Be prepared for spectacular helicopter television shots taken from out in the sea, level with the Great Belt Bridge’s roadway, of the peloton as it flies across the wide expanse of the strait. Be prepared, also, for the main action of the stage, the finishing sprint aside, to already have happened. One of the structural advantages the Great Belt Bridges have is that they travel east-north-east/west-south-west: the strongest winds run along its length, not across it. But that also means that a large part of the last 20km of the stage will likely be into a headwind.
However, it’s the bit that comes before which will make the peloton nervous. From the bonus sprint at Kalundborg with 75km to go until Frølunde, 50km later, the Tour parcours runs from north to south along the exposed western coast of Zealand, at approximately 90 degrees to the wind. There will still be 25km to race by the time this section is finished, but by that point the damage may have been done. If crosswinds split the bunch, chances are at least one contender could no longer be a contender.
Tour de France stage two map and profile
The low level climbing comes early in this long 202.km stage but there are ups and downs throughout today's profile. The danger area for GC contenders comes in the final 50km where crosswinds could affect the race.
Predictions and contenders
While the chance of crosswinds could catch out a number of GC contenders and a some of the sprinters, the stage still looks set to end with a bunch gallop to the line.

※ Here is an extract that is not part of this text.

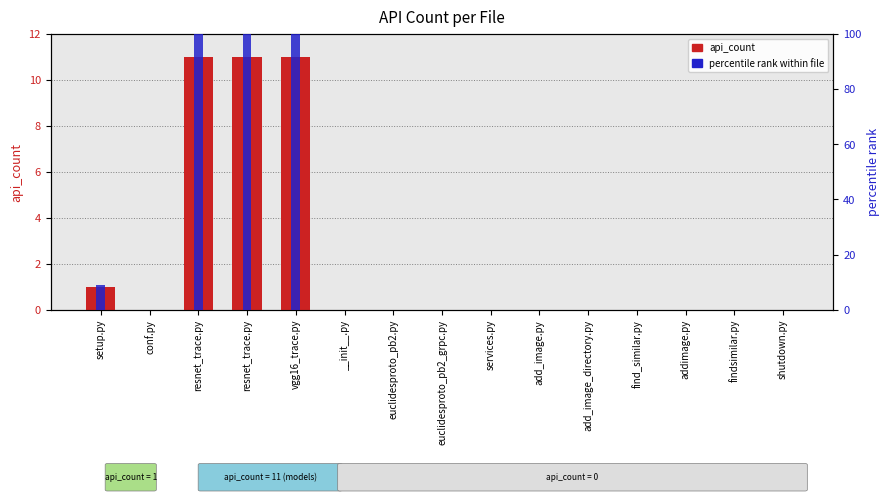

How many series are shown in this chart?

2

How big that bunch is by the time the race reaches Nyborg is the key question.
The first sprint of the Tour de France is usually a finger in the air exercise, with the form of the top sprinters in attendance a relative unknown. The versatile Wout van Aert (Jumbo-Visma) will be keen to get his green jersey campaign off the best possible start and considering his Classics credentials, seems the best suited to making it through any crosswinds safely.
Caleb Ewan has struggled in crosswinds in the past, so he and his Lotto-Soudal team will be extra wary of getting caught out. If he makes it to the finishing straight though, he is a strong favourite for victory.
He'll face competition from the inform Jasper Philipsen (Alpecin-Deceuninck) and Fabio Jakobsen (Deceuninck-Quick-Step), who both have teams strong enough to control the race, navigate crosswinds, and provide expert lead outs.
Dylan Groenewegen (BikeExchange-Jayco) is an outsider despite his past success at the Tour, having struggled through the recent Critérium du Dauphiné.
Home favourite Mads Pedersen (Trek-Segafred) has shown his ability to mix it in the sprints despite not being a pure fast-man, but he has yet to convert that to a victory in a Grand Tour. The Dane will be particularly enthused to get a result here though and take a stage win on home soil.
Peter Sagan (TotalEnergies) showed flashes of his former glory with a stage win at the Tour de Suisse in June, but remains an outside shot amongst this field despite his glittering palmarès.
Amongst the other contenders, Alberto Dainese (DSM) will hope to match his Giro d'Italia success and grab a stage here, while Alexander Kristoff (Intermarché-Wanty-Gobert), Hugo Hofstetter (Arkéa-Samsic), Max Walscheid (Cofidis), and Danny van Poppel (Bora-Hansgrohe), will all be in the mix provided they stay in the main bunch.